EXERCISE TEXT:
....
When using itertools.tee() with Python's built-in iterators, creating a new consumer from an already-advanced source iterator should provide access to previously yielded values through internal buffering.

Actual Behavior

When using asyncstdlib.tee(), creating a new consumer from an already-advanced source iterator causes the new consumer to start from the current position, losing access to previously yielded values.

Root Cause Analysis

The issue appears to be that asyncstdlib.tee() doesn't maintain the same buffering mechanism as itertools.tee(). In the standard library implementation, when creating a new consumer from an existing tee'd iterator, the new consumer gains access to the internal buffer that contains previously yielded values.

In asyncstdlib.tee(), it seems that new consumers are created at the current position of the source iterator without access to the historical buffer, causing them to miss previously yielded values.

Minimal Reproducible Example

# Standard library behavior (correct):
# Standard library behavior (correct):
import itertools

# Create initial source
(source,) = itertools.tee(itertools.count(), 1)

# Advance source to position 1
print(next(source))  # 0

# Create first consumer after advancing source
consumer1, = itertools.tee(source, 1)

# Advance source to position 3

print(next(source))  # 1
print(next(source))  # 2
print(next(source))  # 3

# Create second consumer after advancing even more
consumer2, = itertools.tee(source, 1)
....
DATA TO EXAMINE:
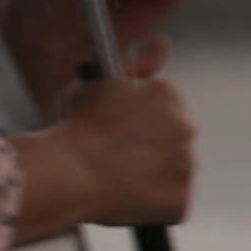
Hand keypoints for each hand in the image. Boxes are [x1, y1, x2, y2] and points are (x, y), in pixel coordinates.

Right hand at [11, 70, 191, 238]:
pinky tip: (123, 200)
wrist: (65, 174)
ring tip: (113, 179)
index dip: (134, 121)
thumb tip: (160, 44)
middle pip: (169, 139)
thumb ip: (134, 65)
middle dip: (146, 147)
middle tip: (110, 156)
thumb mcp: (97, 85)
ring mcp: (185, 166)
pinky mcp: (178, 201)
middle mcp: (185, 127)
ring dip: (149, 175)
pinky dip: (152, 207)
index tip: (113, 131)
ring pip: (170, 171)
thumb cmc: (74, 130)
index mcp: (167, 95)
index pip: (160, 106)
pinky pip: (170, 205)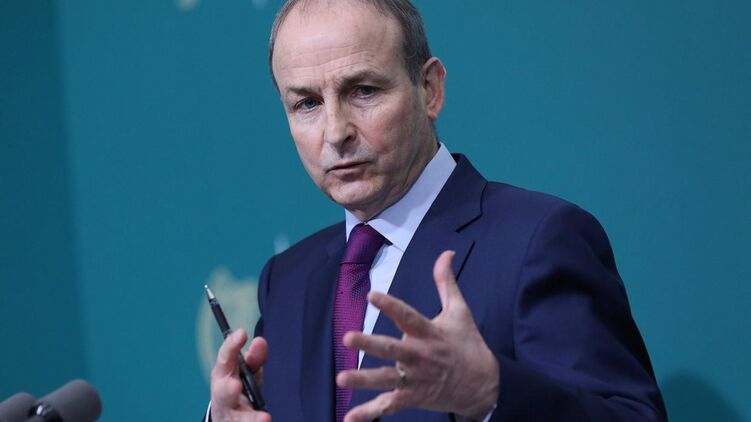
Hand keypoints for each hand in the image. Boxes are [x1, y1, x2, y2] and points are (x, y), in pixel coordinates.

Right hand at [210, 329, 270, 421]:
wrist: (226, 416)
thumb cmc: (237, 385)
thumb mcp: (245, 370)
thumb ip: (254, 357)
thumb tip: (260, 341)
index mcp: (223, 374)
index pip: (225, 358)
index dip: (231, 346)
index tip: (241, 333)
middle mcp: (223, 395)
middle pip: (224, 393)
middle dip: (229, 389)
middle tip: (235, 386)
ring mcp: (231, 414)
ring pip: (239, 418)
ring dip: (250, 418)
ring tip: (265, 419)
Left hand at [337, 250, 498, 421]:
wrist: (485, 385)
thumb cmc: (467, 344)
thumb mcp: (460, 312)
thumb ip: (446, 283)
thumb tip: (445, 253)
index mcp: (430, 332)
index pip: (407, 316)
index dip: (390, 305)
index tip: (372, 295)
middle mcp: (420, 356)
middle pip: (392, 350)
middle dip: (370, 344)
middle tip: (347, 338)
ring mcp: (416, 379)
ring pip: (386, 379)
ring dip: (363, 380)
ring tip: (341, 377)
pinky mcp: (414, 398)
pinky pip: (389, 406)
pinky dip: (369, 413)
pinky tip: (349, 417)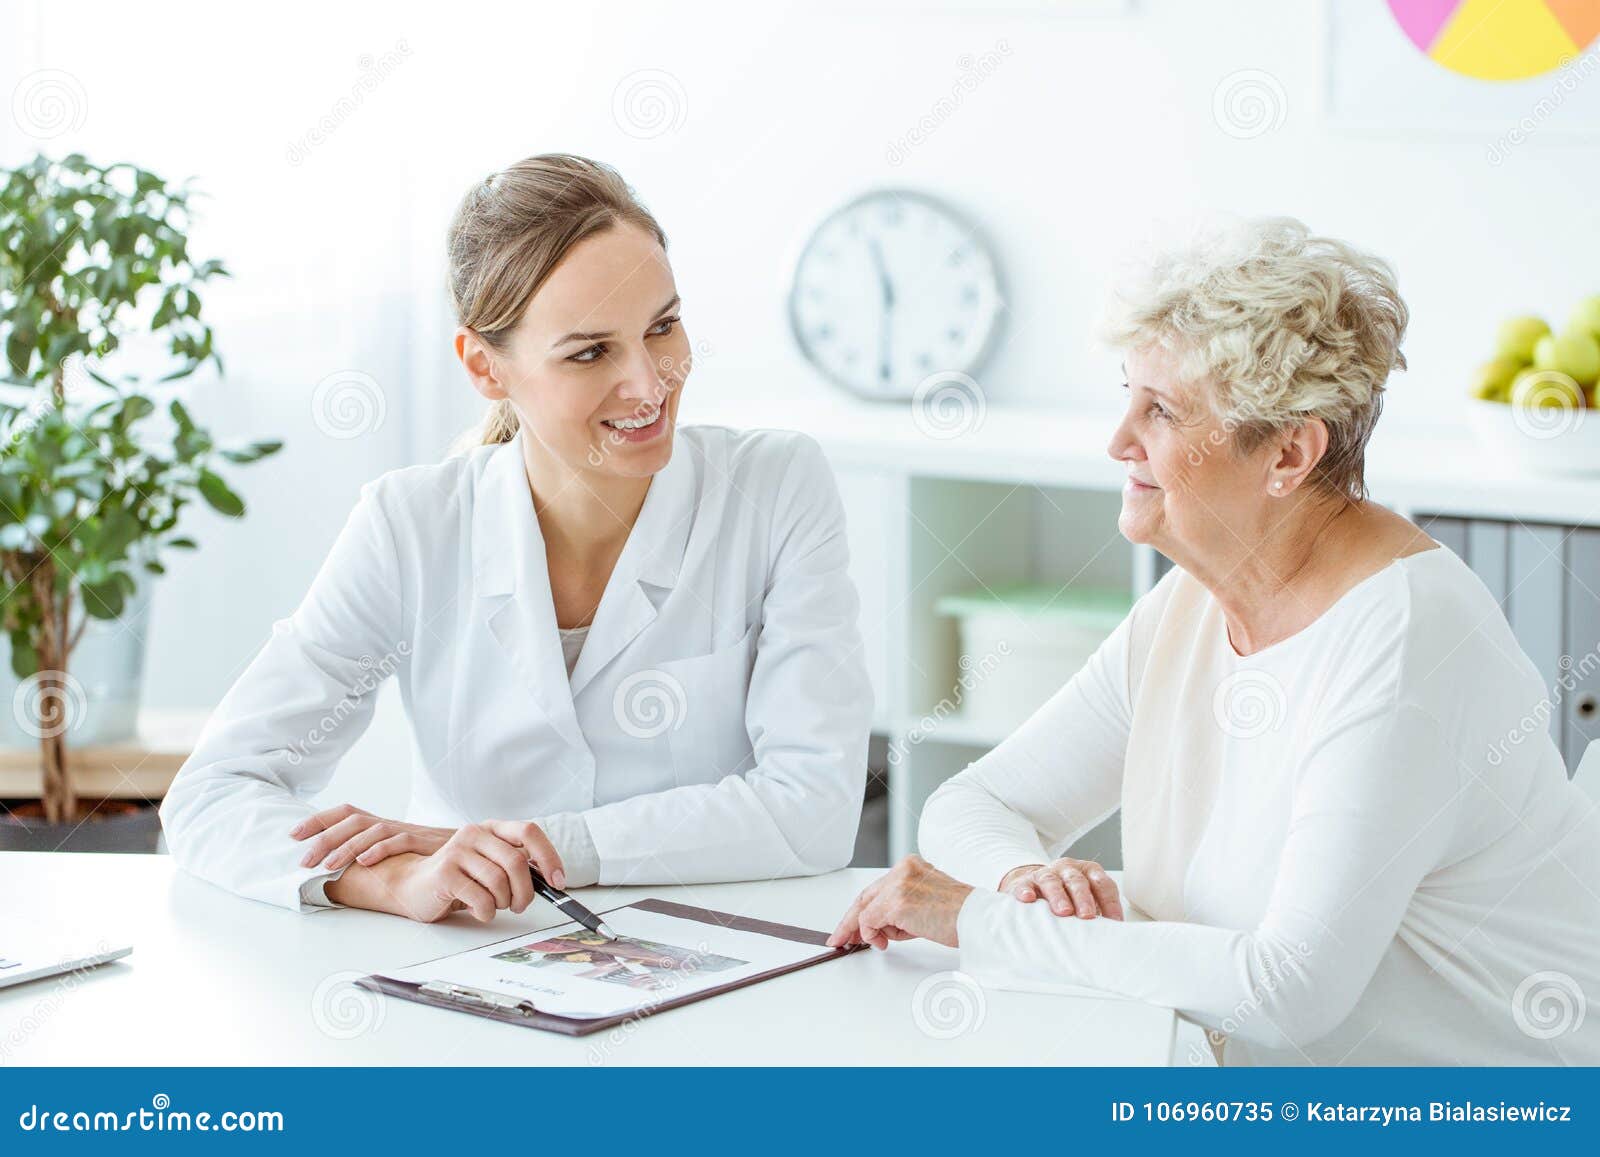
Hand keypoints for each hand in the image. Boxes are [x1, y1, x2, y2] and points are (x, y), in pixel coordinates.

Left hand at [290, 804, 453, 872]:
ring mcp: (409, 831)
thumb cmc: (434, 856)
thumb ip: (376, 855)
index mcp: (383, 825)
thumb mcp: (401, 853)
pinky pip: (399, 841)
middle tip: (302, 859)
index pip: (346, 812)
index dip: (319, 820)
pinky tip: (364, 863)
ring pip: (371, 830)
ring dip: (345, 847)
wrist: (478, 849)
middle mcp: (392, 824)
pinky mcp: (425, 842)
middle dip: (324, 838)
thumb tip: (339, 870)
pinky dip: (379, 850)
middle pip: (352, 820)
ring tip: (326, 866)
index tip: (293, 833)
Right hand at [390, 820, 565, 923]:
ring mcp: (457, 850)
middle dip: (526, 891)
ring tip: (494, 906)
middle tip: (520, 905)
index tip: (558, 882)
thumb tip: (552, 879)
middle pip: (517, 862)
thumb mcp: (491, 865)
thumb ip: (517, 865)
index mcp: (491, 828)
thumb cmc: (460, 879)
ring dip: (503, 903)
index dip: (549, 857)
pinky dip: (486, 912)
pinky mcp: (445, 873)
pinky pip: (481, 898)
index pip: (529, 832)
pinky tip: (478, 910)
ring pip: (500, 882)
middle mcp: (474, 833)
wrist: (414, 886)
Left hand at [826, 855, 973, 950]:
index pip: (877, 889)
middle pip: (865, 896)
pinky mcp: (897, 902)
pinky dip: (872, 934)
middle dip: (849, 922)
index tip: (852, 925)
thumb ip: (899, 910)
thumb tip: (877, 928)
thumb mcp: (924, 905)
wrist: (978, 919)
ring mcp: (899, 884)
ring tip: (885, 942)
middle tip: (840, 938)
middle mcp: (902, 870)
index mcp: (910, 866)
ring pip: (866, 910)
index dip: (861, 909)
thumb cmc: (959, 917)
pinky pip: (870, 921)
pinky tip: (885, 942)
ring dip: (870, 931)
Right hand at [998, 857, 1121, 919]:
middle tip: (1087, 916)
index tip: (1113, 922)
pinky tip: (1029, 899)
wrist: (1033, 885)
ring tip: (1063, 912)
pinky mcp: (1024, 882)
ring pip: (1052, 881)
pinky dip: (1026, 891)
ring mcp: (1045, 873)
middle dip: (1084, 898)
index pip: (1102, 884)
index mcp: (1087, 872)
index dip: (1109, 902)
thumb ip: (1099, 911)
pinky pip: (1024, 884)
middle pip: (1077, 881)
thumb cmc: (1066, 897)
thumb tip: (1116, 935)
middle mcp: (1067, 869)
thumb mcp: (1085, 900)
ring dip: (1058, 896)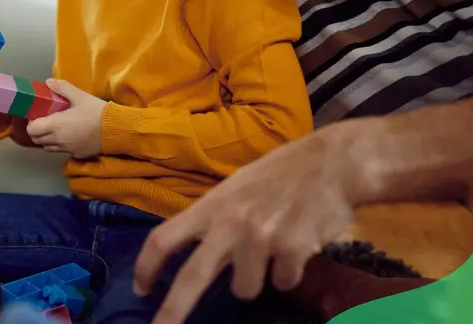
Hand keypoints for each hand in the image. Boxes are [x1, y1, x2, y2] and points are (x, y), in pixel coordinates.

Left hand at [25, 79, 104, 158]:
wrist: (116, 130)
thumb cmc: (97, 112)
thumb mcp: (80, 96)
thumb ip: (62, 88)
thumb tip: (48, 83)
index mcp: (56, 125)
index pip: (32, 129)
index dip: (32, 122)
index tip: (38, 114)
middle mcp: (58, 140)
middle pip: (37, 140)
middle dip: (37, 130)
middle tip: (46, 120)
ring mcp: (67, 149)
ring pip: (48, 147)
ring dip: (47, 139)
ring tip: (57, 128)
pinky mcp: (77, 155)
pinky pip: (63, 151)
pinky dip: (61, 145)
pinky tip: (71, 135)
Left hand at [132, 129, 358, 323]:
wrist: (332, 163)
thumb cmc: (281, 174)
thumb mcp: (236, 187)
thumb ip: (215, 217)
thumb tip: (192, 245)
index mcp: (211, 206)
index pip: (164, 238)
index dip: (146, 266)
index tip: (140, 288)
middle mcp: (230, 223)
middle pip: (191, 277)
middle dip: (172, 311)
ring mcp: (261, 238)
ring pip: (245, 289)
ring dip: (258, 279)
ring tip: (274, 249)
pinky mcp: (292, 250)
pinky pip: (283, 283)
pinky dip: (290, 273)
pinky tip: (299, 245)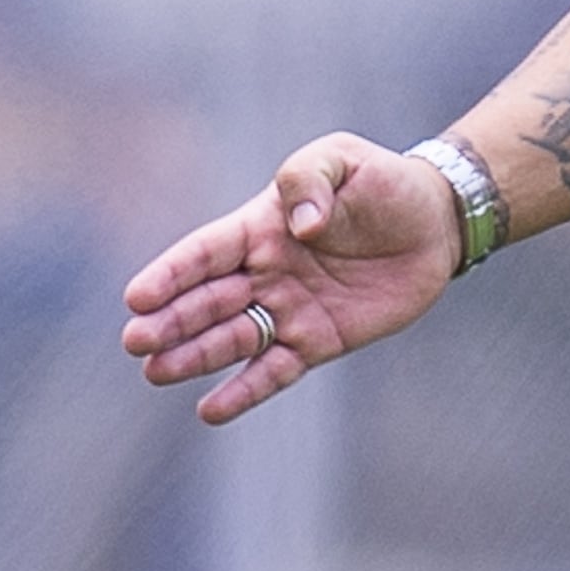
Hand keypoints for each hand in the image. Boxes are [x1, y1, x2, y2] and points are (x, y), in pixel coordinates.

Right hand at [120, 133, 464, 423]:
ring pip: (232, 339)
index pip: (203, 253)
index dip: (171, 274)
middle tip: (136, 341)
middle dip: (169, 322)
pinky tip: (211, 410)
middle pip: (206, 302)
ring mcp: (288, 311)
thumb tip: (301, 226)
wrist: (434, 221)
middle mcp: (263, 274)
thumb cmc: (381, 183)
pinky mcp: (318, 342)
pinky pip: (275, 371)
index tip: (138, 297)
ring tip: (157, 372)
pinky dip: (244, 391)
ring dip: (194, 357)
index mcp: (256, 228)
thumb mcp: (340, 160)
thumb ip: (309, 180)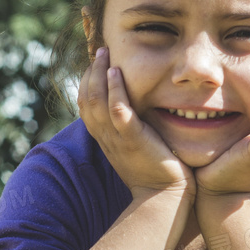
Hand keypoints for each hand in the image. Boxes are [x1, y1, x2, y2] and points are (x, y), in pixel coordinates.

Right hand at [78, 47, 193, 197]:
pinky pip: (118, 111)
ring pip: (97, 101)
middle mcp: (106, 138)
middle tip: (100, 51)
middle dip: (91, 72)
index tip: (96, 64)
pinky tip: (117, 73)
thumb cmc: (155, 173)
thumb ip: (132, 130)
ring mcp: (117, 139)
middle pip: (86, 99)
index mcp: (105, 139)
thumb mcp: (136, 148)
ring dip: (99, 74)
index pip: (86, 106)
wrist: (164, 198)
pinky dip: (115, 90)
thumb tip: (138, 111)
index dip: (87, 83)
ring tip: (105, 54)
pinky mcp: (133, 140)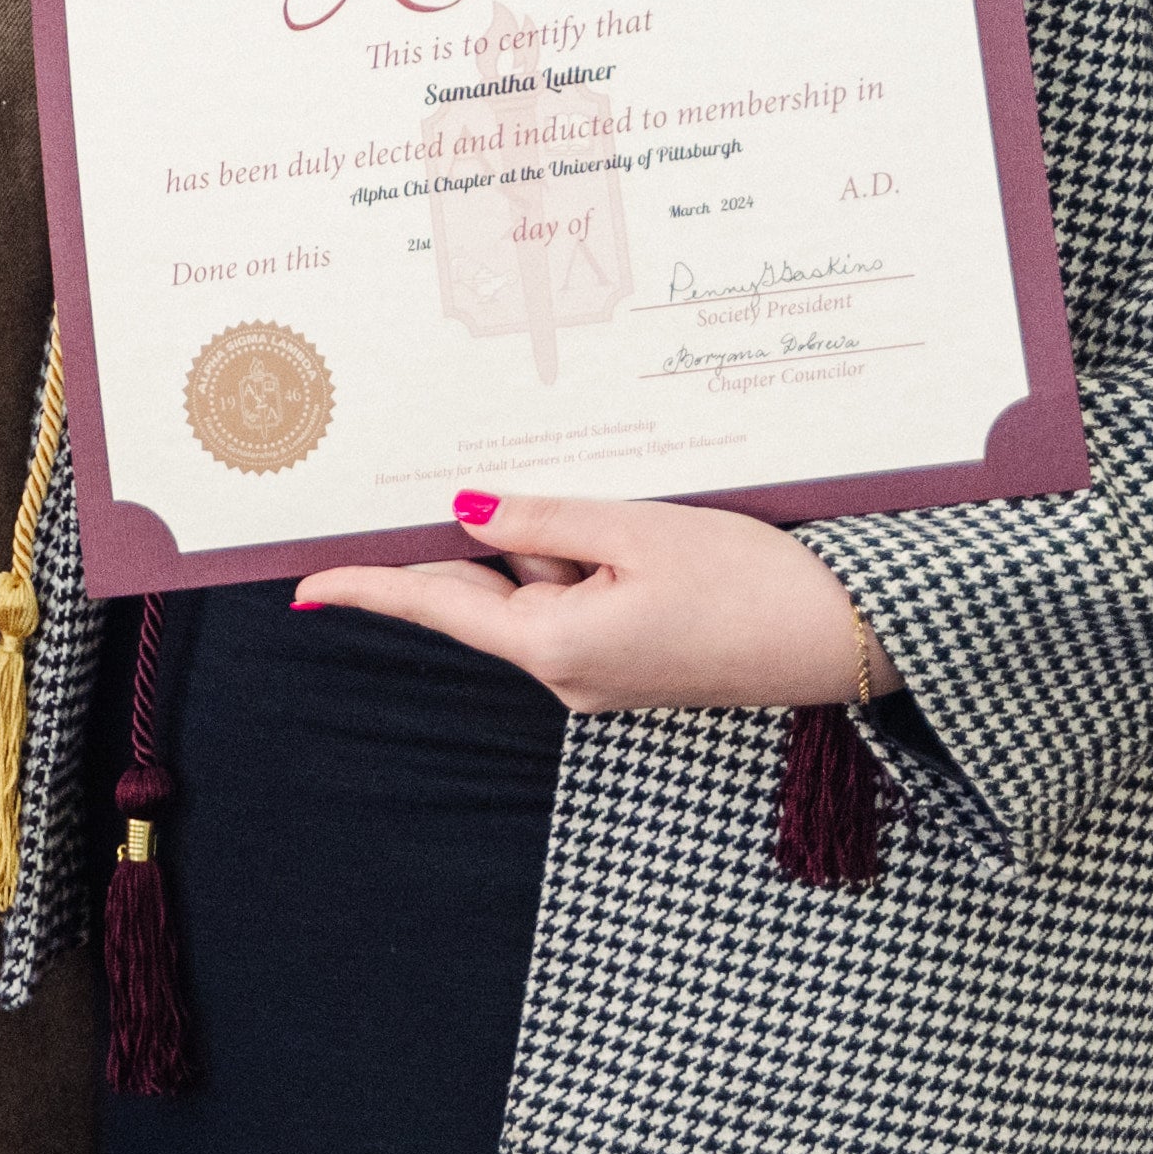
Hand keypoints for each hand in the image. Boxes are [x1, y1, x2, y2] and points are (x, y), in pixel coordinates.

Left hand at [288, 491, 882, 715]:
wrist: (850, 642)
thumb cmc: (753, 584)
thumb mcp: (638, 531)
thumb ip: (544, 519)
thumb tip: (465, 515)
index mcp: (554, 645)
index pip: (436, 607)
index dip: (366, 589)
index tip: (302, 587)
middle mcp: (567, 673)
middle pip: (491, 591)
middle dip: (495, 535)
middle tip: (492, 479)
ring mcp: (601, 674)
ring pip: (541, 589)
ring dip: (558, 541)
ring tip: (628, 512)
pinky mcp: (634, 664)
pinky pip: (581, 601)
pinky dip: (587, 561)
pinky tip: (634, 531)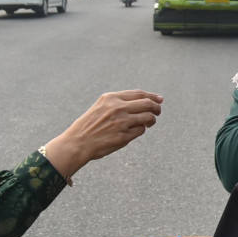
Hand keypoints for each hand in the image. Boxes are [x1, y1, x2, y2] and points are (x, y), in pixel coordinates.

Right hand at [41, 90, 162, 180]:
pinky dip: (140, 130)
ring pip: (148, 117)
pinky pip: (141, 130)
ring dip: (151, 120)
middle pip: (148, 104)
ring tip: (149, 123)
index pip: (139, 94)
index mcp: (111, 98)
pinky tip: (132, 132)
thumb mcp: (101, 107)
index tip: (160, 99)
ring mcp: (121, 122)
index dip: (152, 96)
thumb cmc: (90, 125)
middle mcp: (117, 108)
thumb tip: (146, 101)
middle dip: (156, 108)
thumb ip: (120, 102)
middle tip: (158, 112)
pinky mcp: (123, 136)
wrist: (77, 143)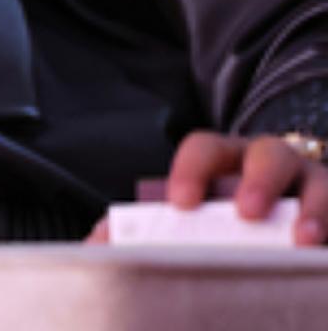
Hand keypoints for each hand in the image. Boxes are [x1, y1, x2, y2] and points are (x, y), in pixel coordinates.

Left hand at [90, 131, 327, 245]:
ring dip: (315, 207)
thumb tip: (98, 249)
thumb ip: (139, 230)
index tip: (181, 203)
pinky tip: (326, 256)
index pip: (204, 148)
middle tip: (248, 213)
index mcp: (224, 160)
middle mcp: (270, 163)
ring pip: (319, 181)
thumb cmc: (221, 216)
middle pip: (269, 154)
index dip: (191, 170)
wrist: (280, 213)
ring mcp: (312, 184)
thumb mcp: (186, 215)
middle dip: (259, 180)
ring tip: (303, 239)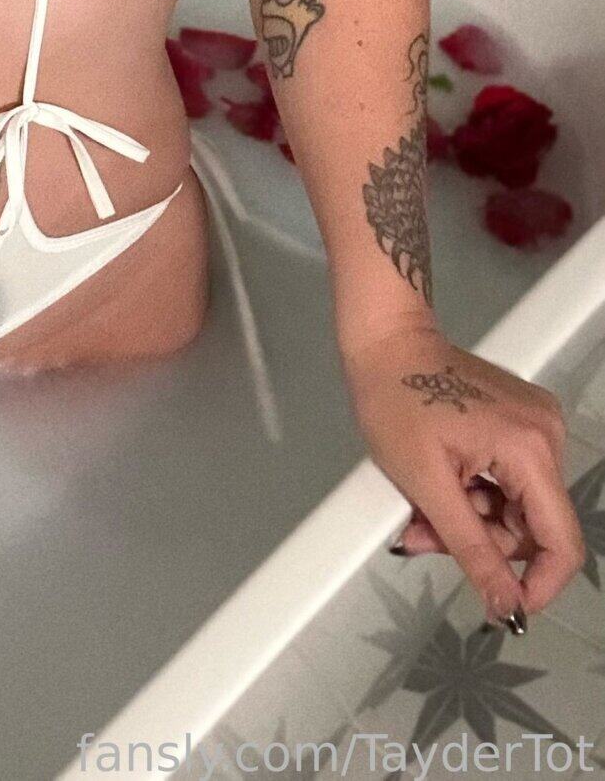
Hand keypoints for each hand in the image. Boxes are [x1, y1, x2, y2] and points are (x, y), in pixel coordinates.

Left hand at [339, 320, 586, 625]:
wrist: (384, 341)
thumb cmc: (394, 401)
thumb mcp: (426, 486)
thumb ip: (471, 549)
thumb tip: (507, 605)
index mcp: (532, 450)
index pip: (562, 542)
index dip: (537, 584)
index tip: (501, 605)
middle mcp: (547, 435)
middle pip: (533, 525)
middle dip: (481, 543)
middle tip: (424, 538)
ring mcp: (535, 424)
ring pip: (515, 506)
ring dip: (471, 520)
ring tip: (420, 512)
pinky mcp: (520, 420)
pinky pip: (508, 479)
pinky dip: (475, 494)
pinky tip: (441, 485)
....
TO DO:
1. Translate this sentence from the asyncstdlib.tee() bug report into Spanish: "In asyncstdlib.tee(), it seems that new consumers are created at the current position of the source iterator without access to the historical buffer, causing them to miss previously yielded values."
2. Repeat the part of the asyncstdlib.tee() bug report between "Root Cause Analysis" and "miss previously yielded values.", inclusive.
3. In the asyncstdlib.tee() bug report, what does a new consumer created from an existing tee'd iterator gain access to in the standard library implementation?

SOLVED PROBLEMS:
1. En asyncstdlib.tee(), parece que los nuevos consumidores se crean en la posición actual del iterador de origen sin acceso al búfer histórico, lo que hace que pierdan los valores generados previamente.

2.
Root Cause Analysis

The issue appears to be that asyncstdlib.tee() doesn't maintain the same buffering mechanism as itertools.tee(). In the standard library implementation, when creating a new consumer from an existing tee'd iterator, the new consumer gains access to the internal buffer that contains previously yielded values.

In asyncstdlib.tee(), it seems that new consumers are created at the current position of the source iterator without access to the historical buffer, causing them to miss previously yielded values.

3. The internal buffer that contains previously yielded values.